Tuesday, March 12, 2013

An Uncomfortable Reality

The Savages is a good movie. I won't go so far as to say it is a great movie, but it touches on all the hallmarks of a quality dramatic film: tension, relationships, uncertainty, relatability, redemption, and closure. I can understand why there was considerable buzz around this movie when it came out. Tamara Jenkin's movie deals with an all too common reality here in the United States, what a family is to do with a loved one as they pass beyond the point of being able to care for themselves.

Philip Seymour Hoffman, and Laura Linney play a convincing brother and sister pair that have to figure out what to do with their father, Lenny. Although not exactly stated in the movie, the viewer is correct to assume that Lenny was an abusive father. There are frequent references to this throughout the film. Despite this strike against Lenny, his character is still highly sympathetic. The movie is difficult to watch sometimes because of Lenny's inability to cope with situations as well as the multiple indignities he suffers. Speaking of Lenny, the actor who plays him, Philip Bosco, did a very convincing job. He manages to slip in and out of lucidity in a very natural manner.

I could have used a little more background information on the family dynamic as a whole, specifically how their mother fit into the equation. Did she die young? Did she run away? Was she even more abusive than Lenny? The two kids hadn't spoken with their father in a long time when all of the action of the film starts occurring, but we aren't given much of a window into what the characters were like before their current time. I get that the kids are neurotic, and intelligent, but ultimately a little messed up, but it doesn't feel entirely organic, or justified. Perhaps that is my own biases coming into play.

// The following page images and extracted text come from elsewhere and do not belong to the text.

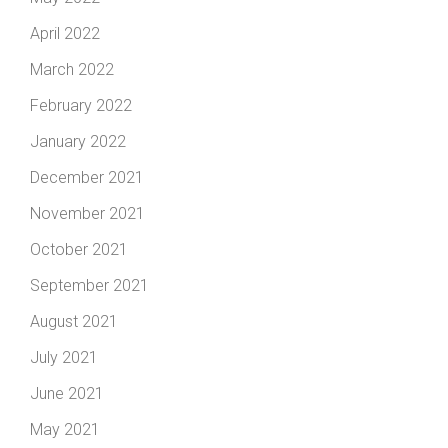
April 2022
March 2022
February 2022
January 2022
December 2021
November 2021
October 2021
September 2021
August 2021
July 2021
June 2021
May 2021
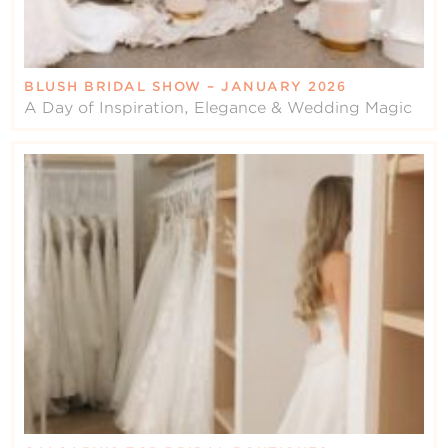
BLUSH BRIDAL SHOW – JANUARY 2026
A Day of Inspiration, Elegance & Wedding Magic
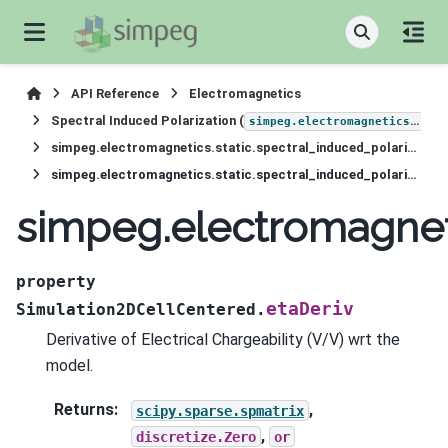
API Reference
Electromagnetics
Spectral Induced Polarization (
simpeg.electromagnetics.static.induced_polarization
simpeg.electromagnetics.static.spectral_induced_polarization.Simulation2DCellCentered
simpeg.electromagnetics.static.spectral_induced_polarization.Simulation2DCellCentered.etaDeriv
simpeg.electromagneti
property
etaDeriv
Simulation2DCellCentered.
Derivative of Electrical Chargeability (V/V) wrt the
model.
Returns
:
,
scipy.sparse.spmatrix
,
discretize.Zero
or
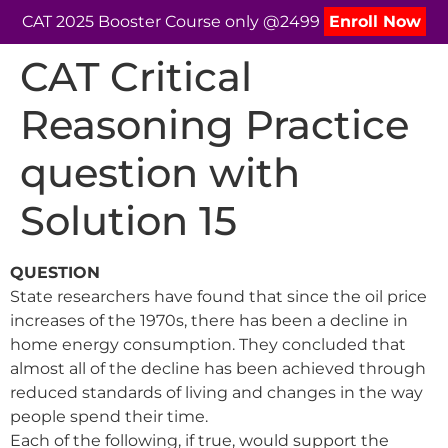
CAT 2025 Booster Course only @2499
Enroll Now
CAT Critical
Reasoning Practice
question with
Solution 15
QUESTION
State researchers have found that since the oil price
increases of the 1970s, there has been a decline in
home energy consumption. They concluded that
almost all of the decline has been achieved through
reduced standards of living and changes in the way
people spend their time.
Each of the following, if true, would support the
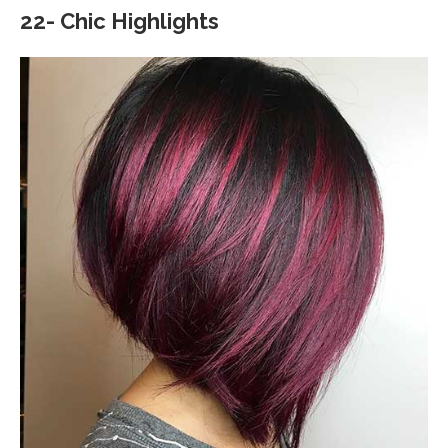
22- Chic Highlights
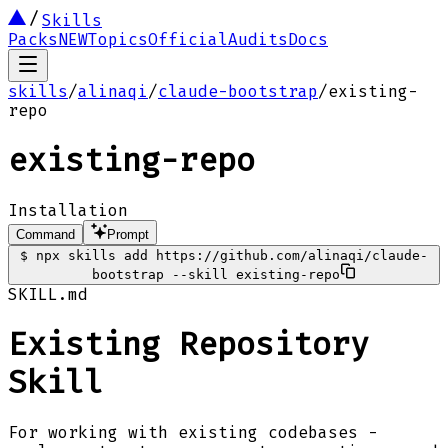
Skills
Packs
NEW
Topics
Official
Audits
Docs
skills
/
alinaqi
/
claude-bootstrap
/
existing-
repo
existing-repo
Installation
Command
Prompt
$
npx skills add https://github.com/alinaqi/claude-
bootstrap --skill existing-repo
SKILL.md
Existing Repository
Skill
For working with existing codebases -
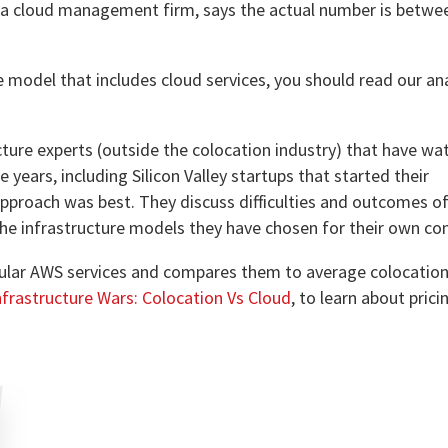
e, a cloud management firm, says the actual number is betw
re model that includes cloud services, you should read our an
cture experts (outside the colocation industry) that have w
ears, including Silicon Valley startups that started their
approach was best. They discuss difficulties and outcomes of 
the infrastructure models they have chosen for their own c
ular AWS services and compares them to average colocation 
nfrastructure Wars: Colocation Vs Cloud
, to learn about pric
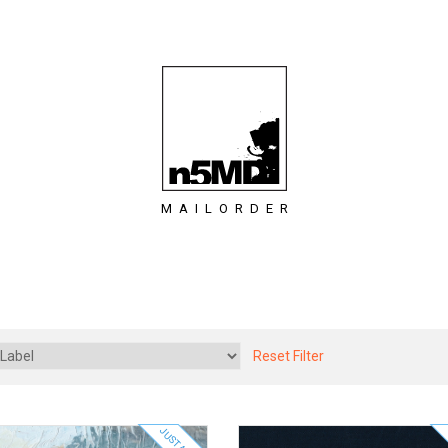
MAILORDER
Reset Filter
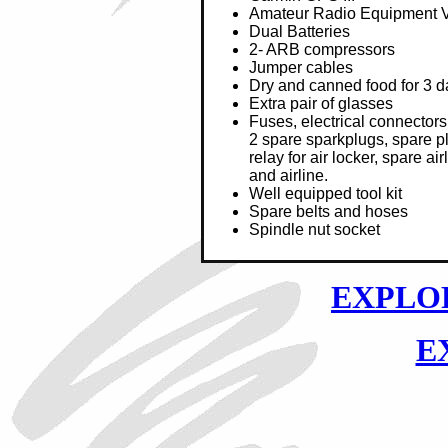
Amateur Radio Equipment
Dual Batteries
2- ARB compressors
Jumper cables
Dry and canned food for 3 d
Extra pair of glasses
Fuses, electrical connectors,
2 spare sparkplugs, spare p
relay for air locker, spare ai
and airline.
Well equipped tool kit
Spare belts and hoses
Spindle nut socket
EXPLOR
E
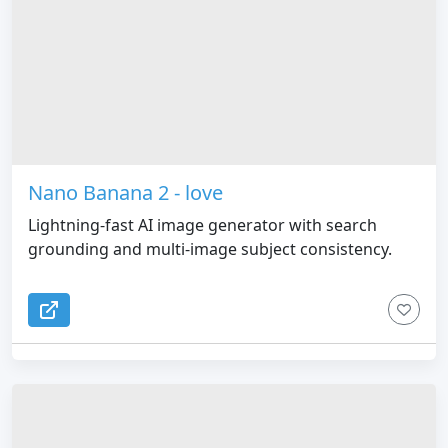
Nano Banana 2 - love
Lightning-fast AI image generator with search
grounding and multi-image subject consistency.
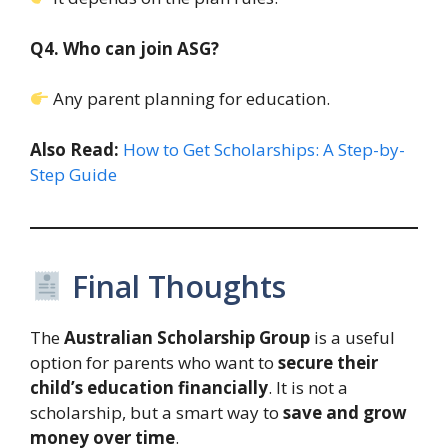
Q4. Who can join ASG?
Any parent planning for education.
Also Read:
How to Get Scholarships: A Step-by-
Step Guide
Final Thoughts
The
Australian Scholarship Group
is a useful
option for parents who want to
secure their
child’s education financially
. It is not a
scholarship, but a smart way to
save and grow
money over time
.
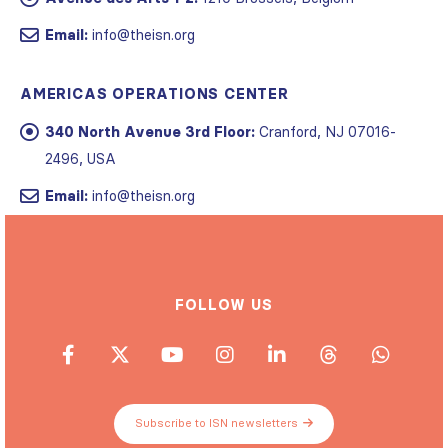
Email:
info@theisn.org
AMERICAS OPERATIONS CENTER
340 North Avenue 3rd Floor:
Cranford, NJ 07016-
2496, USA
Email:
info@theisn.org
FOLLOW US
Subscribe to ISN newsletters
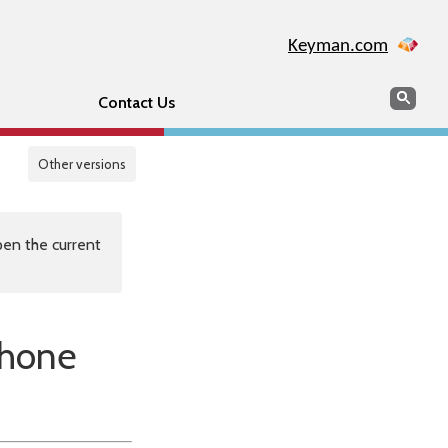
Keyman.com
Search
Sear
Contact Us
Other versions
en the current
Phone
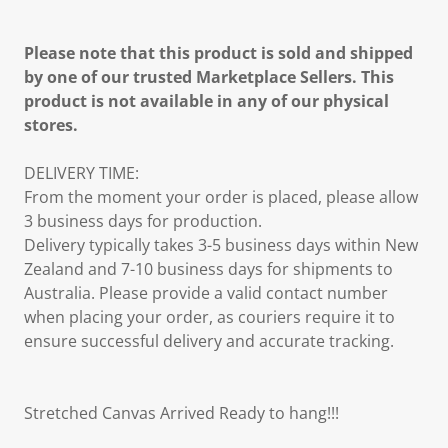
Please note that this product is sold and shipped
by one of our trusted Marketplace Sellers. This
product is not available in any of our physical
stores.
DELIVERY TIME:
From the moment your order is placed, please allow
3 business days for production.
Delivery typically takes 3-5 business days within New
Zealand and 7-10 business days for shipments to
Australia. Please provide a valid contact number
when placing your order, as couriers require it to
ensure successful delivery and accurate tracking.
Stretched Canvas Arrived Ready to hang!!!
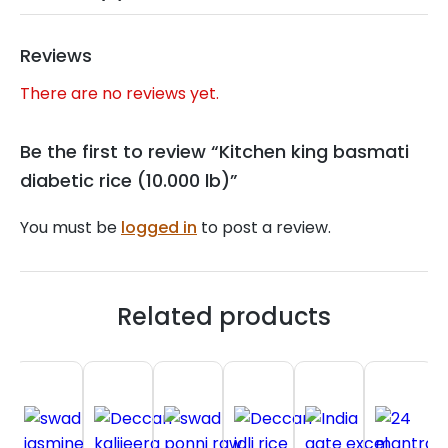
Reviews
There are no reviews yet.
Be the first to review “Kitchen king basmati
diabetic rice (10.000 lb)”
You must be
logged in
to post a review.
Related products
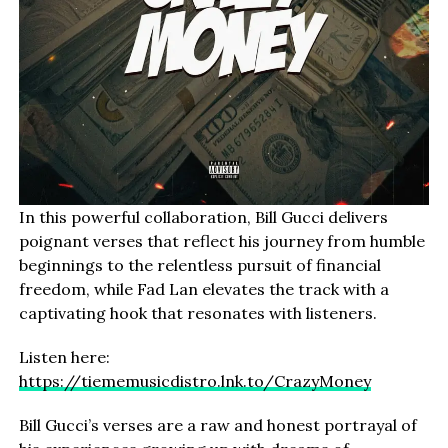
In this powerful collaboration, Bill Gucci delivers
poignant verses that reflect his journey from humble
beginnings to the relentless pursuit of financial
freedom, while Fad Lan elevates the track with a
captivating hook that resonates with listeners.
Listen here:
https://tiememusicdistro.lnk.to/CrazyMoney
Bill Gucci’s verses are a raw and honest portrayal of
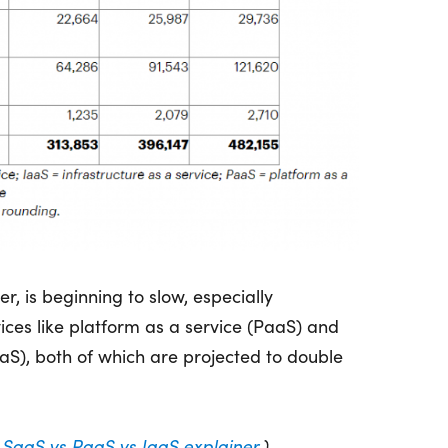
, is beginning to slow, especially
ces like platform as a service (PaaS) and
aaS), both of which are projected to double
r
SaaS vs PaaS vs IaaS explainer
.)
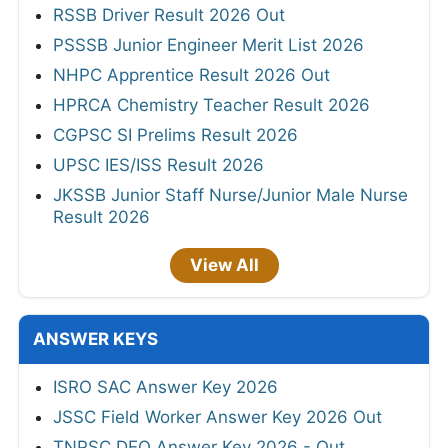
RSSB Driver Result 2026 Out
PSSSB Junior Engineer Merit List 2026
NHPC Apprentice Result 2026 Out
HPRCA Chemistry Teacher Result 2026
CGPSC SI Prelims Result 2026
UPSC IES/ISS Result 2026
JKSSB Junior Staff Nurse/Junior Male Nurse
Result 2026
View All
ANSWER KEYS
ISRO SAC Answer Key 2026
JSSC Field Worker Answer Key 2026 Out
TNPSC DEO Answer Key 2026 - Out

I think that my favorite character in the movie may have ended up being the attendant Jimmy at the nursing home, played by Gbenga Akinnagbe. Jimmy is one of the few characters developed in the movie that seems relatively normal. He is audience to the final moments of the Savage family, and there isn't much he can do to avoid that, but he takes it in stride.

The movie was a pretty realistic, at least I think, portrayal of our nursing home culture. The movie moves slowly at times, but so does life. As if to accentuate that slowness, the movie makes ample use of dramatic pauses, awkward situations, and emotion to bring you in. I don't know if I would watch the movie again by choice. I'm not sure I would turn the channel if it came on tv, but at times it seemed just a little too real.

8/10, glad I watched it, but may not see again.